*ASSIGNMENT:* From the line with "(at 197.665158 115.642374))" through the line with "(at 136.7 171.8))", inclusive, return each line of the data below exactly and leave the rest out.

(Stored items)

• • •

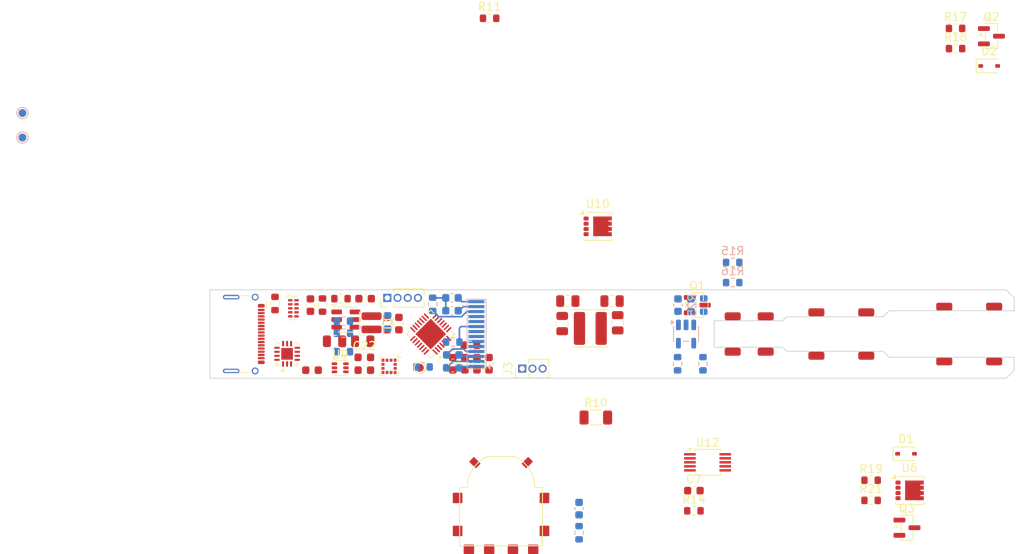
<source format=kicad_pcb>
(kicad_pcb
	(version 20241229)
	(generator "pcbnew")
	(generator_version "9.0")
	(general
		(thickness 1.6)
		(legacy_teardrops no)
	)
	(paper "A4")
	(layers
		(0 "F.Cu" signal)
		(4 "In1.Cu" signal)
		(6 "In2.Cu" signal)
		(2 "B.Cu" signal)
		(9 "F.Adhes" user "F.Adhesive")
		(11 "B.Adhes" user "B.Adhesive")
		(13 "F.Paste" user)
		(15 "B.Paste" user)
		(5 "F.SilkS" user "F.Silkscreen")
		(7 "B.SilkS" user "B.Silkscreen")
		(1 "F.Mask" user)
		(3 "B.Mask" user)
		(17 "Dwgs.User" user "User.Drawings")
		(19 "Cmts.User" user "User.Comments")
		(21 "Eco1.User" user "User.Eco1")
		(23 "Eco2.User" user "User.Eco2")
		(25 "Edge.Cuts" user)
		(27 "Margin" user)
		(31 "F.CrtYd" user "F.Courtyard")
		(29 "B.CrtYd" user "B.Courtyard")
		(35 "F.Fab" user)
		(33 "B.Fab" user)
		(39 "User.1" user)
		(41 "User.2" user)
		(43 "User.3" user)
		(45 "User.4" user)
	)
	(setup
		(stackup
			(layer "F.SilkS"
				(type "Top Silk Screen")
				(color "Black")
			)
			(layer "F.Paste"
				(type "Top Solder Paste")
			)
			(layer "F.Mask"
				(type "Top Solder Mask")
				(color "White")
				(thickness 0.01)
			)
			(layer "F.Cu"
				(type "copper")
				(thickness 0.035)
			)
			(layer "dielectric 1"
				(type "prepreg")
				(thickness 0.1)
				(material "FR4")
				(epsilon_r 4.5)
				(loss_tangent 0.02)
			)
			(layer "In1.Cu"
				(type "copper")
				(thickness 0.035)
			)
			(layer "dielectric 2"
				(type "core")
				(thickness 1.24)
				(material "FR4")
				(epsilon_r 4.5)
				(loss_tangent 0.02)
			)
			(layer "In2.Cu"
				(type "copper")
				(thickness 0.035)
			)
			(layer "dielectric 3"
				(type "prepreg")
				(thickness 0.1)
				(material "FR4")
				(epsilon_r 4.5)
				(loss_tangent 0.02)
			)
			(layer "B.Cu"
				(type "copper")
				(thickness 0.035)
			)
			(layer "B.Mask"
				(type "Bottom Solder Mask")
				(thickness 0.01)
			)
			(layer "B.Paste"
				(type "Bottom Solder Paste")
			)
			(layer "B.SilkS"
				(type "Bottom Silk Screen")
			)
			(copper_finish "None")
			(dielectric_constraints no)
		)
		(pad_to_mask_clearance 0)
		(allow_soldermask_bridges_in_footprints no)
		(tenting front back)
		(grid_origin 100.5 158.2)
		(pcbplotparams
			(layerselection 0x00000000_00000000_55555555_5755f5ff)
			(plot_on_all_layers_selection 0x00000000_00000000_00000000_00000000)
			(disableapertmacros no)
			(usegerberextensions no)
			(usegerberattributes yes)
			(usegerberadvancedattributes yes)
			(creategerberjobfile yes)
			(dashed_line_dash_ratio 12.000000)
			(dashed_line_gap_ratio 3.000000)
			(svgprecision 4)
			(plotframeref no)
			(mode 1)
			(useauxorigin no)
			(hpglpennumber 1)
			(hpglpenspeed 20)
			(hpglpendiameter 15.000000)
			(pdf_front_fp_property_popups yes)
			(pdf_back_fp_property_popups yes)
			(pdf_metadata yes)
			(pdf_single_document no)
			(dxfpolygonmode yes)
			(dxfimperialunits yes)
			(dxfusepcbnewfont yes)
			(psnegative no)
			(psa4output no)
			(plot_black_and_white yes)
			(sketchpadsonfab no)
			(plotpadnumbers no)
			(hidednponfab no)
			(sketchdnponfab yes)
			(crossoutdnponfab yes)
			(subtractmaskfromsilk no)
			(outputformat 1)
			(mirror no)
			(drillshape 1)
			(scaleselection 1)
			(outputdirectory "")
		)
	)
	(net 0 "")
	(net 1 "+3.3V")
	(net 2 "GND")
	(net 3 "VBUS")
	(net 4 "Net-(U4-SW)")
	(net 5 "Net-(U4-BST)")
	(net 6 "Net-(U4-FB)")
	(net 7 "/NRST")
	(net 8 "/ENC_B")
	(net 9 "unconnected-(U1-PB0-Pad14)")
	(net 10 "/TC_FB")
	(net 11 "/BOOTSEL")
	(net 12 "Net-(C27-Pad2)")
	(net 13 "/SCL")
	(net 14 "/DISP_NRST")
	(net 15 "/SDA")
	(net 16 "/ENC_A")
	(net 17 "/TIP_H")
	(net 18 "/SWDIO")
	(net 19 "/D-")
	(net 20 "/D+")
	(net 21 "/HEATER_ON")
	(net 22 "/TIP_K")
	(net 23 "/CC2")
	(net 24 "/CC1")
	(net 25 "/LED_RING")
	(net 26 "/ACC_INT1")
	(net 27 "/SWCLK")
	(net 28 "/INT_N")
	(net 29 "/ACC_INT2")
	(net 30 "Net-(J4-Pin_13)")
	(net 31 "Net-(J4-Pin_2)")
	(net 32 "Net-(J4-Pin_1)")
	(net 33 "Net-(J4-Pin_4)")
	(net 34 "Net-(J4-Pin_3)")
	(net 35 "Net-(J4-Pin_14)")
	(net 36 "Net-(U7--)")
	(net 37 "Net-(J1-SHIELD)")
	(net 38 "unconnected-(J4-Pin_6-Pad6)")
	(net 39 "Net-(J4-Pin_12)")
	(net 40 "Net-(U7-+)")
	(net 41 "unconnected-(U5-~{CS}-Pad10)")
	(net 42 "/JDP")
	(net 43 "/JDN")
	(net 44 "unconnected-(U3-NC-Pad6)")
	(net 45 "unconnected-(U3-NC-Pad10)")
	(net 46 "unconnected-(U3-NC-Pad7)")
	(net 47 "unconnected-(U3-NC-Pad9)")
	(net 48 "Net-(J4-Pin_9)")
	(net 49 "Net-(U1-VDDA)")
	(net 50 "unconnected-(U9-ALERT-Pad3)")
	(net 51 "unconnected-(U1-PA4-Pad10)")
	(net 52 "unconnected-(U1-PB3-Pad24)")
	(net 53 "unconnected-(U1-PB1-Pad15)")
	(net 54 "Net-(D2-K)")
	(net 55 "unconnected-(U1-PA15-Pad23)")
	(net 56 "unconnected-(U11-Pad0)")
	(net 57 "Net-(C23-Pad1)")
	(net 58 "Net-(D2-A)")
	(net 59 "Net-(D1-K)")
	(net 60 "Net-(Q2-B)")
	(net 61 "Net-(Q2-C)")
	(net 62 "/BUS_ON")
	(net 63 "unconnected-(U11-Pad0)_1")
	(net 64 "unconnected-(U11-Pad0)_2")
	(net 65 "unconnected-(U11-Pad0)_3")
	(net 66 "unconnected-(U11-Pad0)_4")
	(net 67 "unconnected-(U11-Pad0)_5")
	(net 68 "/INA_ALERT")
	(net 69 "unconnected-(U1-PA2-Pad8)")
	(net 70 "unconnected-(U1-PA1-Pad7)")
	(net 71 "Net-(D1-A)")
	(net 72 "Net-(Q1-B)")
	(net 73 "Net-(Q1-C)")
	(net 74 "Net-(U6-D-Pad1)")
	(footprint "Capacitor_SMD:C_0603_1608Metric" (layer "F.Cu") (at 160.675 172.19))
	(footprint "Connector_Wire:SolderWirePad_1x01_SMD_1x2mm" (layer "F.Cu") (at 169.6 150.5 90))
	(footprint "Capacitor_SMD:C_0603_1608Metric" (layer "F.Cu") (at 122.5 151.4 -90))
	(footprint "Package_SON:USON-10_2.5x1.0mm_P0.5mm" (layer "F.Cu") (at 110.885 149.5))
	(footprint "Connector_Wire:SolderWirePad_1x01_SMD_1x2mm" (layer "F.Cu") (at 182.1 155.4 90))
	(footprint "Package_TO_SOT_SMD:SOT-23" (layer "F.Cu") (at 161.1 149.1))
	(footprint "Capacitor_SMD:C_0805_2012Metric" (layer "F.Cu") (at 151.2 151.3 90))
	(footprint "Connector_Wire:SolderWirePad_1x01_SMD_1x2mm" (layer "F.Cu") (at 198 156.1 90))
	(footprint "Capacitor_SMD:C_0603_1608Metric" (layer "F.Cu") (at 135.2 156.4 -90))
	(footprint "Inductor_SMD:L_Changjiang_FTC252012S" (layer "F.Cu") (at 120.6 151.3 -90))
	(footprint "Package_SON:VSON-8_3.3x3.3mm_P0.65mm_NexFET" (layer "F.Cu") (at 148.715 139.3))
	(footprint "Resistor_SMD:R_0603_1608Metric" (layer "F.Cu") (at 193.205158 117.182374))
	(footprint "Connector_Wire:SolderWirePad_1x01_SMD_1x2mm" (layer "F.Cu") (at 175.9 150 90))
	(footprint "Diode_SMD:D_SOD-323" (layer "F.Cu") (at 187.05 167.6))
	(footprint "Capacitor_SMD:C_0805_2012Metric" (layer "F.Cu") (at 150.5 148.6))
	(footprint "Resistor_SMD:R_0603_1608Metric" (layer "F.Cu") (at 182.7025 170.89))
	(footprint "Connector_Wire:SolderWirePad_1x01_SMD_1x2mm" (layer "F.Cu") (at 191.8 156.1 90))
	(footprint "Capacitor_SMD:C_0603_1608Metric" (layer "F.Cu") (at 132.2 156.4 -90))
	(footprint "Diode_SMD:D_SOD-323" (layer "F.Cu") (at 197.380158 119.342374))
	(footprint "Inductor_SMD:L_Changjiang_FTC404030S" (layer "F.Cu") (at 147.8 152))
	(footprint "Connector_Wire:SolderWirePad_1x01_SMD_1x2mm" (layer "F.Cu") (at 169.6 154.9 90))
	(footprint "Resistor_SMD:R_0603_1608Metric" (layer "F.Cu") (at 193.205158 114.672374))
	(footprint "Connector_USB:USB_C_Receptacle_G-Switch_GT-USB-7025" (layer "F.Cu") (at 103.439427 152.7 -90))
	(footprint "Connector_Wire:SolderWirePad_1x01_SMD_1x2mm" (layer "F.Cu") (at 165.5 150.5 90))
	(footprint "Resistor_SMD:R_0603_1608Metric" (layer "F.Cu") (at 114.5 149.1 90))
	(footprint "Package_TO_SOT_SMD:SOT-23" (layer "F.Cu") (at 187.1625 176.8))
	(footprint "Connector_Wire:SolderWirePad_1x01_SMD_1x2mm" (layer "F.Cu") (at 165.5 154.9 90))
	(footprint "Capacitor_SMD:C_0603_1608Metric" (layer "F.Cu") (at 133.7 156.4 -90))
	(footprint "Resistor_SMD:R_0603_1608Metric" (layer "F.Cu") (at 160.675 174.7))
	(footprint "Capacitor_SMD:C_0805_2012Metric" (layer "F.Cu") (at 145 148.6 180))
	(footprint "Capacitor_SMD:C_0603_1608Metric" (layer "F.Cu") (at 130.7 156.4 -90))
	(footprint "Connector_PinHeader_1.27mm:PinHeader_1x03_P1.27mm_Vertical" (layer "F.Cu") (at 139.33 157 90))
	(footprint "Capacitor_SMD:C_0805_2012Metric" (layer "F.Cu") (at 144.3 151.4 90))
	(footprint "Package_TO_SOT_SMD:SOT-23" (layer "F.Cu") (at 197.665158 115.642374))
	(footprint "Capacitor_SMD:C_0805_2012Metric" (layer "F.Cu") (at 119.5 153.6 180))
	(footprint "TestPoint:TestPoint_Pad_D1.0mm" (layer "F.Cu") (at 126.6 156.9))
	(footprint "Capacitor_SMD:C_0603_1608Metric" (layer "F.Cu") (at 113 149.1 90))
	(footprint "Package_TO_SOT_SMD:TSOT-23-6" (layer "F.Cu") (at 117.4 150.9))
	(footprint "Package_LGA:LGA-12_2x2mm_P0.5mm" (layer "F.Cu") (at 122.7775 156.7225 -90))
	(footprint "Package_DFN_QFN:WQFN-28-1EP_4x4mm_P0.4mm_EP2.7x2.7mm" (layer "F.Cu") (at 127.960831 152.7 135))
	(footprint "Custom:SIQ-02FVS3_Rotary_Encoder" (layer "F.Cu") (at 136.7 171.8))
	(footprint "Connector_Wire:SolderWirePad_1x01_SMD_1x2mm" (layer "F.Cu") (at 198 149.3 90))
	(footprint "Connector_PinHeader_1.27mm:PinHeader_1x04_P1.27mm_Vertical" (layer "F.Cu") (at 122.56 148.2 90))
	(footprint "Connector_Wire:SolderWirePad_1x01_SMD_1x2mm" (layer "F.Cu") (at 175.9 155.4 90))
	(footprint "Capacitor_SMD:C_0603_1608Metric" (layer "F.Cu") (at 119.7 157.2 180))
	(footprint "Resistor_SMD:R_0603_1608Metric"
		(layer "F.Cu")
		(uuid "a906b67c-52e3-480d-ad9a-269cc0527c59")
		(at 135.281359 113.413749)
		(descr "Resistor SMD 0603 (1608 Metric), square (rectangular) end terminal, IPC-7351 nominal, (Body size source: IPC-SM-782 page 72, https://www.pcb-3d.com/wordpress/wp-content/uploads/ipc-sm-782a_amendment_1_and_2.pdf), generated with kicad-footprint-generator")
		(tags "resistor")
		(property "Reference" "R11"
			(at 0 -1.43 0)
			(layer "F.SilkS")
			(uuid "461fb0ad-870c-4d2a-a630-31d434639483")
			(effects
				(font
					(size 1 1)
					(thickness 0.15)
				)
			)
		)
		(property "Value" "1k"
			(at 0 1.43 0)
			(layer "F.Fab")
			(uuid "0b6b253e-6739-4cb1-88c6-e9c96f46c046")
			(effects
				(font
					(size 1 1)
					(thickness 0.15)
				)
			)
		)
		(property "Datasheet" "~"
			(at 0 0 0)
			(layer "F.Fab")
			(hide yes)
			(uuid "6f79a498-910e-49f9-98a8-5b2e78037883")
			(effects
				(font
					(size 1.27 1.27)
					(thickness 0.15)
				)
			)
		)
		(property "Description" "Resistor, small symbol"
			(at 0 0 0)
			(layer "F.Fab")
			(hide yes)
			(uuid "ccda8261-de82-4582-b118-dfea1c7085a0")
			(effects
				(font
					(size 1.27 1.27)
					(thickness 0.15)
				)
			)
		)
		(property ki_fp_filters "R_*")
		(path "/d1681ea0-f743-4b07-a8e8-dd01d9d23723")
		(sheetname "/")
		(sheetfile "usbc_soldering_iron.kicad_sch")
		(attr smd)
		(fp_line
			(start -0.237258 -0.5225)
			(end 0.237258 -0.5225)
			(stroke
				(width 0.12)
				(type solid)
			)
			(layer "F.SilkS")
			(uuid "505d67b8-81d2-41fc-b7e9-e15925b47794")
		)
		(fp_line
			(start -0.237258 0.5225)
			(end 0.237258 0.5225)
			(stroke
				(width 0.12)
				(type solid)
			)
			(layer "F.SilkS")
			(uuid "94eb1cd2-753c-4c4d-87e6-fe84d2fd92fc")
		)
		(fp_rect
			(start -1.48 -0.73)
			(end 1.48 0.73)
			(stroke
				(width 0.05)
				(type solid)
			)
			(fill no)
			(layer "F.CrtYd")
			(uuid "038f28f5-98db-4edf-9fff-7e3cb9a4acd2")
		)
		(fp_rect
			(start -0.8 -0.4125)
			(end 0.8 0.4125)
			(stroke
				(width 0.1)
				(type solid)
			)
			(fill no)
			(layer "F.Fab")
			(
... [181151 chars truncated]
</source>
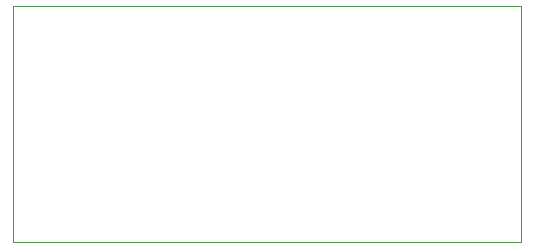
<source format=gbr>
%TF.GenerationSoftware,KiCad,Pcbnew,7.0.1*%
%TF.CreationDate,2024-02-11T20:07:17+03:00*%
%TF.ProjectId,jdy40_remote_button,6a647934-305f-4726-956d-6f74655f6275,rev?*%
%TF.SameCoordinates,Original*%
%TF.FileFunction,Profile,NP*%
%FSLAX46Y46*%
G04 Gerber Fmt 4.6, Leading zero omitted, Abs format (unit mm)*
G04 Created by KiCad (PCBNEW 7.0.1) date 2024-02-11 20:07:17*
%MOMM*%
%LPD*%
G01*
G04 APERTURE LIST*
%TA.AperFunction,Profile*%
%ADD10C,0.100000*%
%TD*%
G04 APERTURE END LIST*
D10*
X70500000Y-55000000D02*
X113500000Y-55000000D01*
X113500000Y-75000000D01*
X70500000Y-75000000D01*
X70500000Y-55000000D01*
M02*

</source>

• • •

*RESPONSE FOR THIS EXERCISE:*
	(footprint "Package_TO_SOT_SMD:SOT-23" (layer "F.Cu") (at 197.665158 115.642374))
	(footprint "Capacitor_SMD:C_0805_2012Metric" (layer "F.Cu") (at 119.5 153.6 180))
	(footprint "TestPoint:TestPoint_Pad_D1.0mm" (layer "F.Cu") (at 126.6 156.9))
	(footprint "Capacitor_SMD:C_0603_1608Metric" (layer "F.Cu") (at 113 149.1 90))
	(footprint "Package_TO_SOT_SMD:TSOT-23-6" (layer "F.Cu") (at 117.4 150.9))
	(footprint "Package_LGA:LGA-12_2x2mm_P0.5mm" (layer "F.Cu") (at 122.7775 156.7225 -90))
	(footprint "Package_DFN_QFN:WQFN-28-1EP_4x4mm_P0.4mm_EP2.7x2.7mm" (layer "F.Cu") (at 127.960831 152.7 135))
	(footprint "Custom:SIQ-02FVS3_Rotary_Encoder" (layer "F.Cu") (at 136.7 171.8))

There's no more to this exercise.